Recorded data: Begin
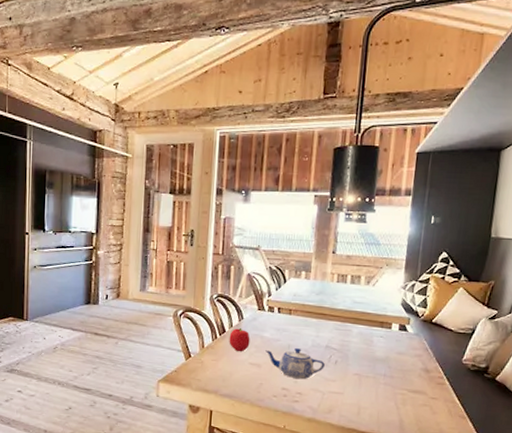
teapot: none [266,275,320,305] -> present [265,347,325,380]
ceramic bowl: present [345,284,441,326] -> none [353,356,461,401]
Recorded data: End
Recorded data: Begin
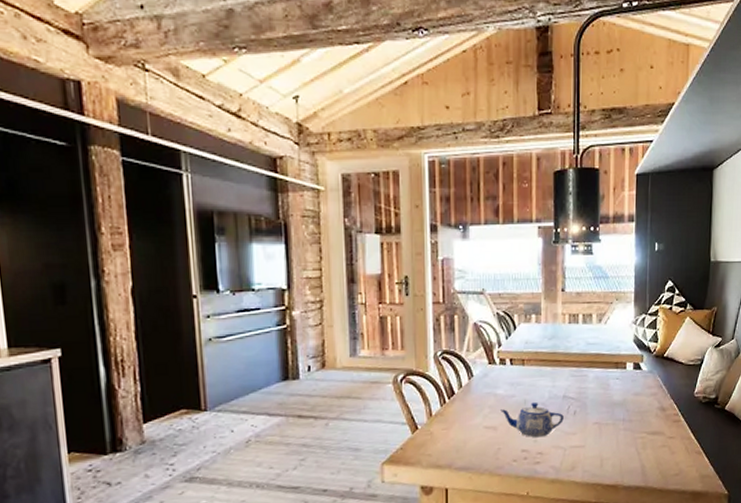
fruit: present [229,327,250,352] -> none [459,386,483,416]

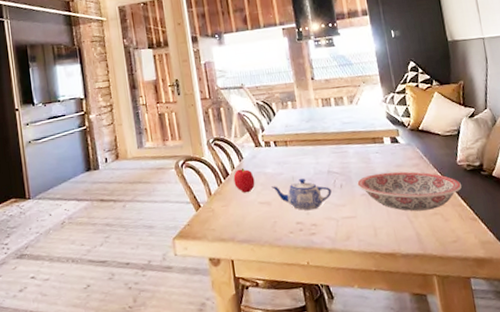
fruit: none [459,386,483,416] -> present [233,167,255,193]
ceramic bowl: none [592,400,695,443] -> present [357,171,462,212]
Recorded data: End
→ Your objective
Taking the listing above as the source, transcribe only the lines starting at the line with "teapot: none [266,275,320,305]" and going through the line with "ceramic bowl: present", unaltered and with both ends included.

→ Output for this exercise
teapot: none [266,275,320,305] -> present [265,347,325,380]
ceramic bowl: present [345,284,441,326] -> none [353,356,461,401]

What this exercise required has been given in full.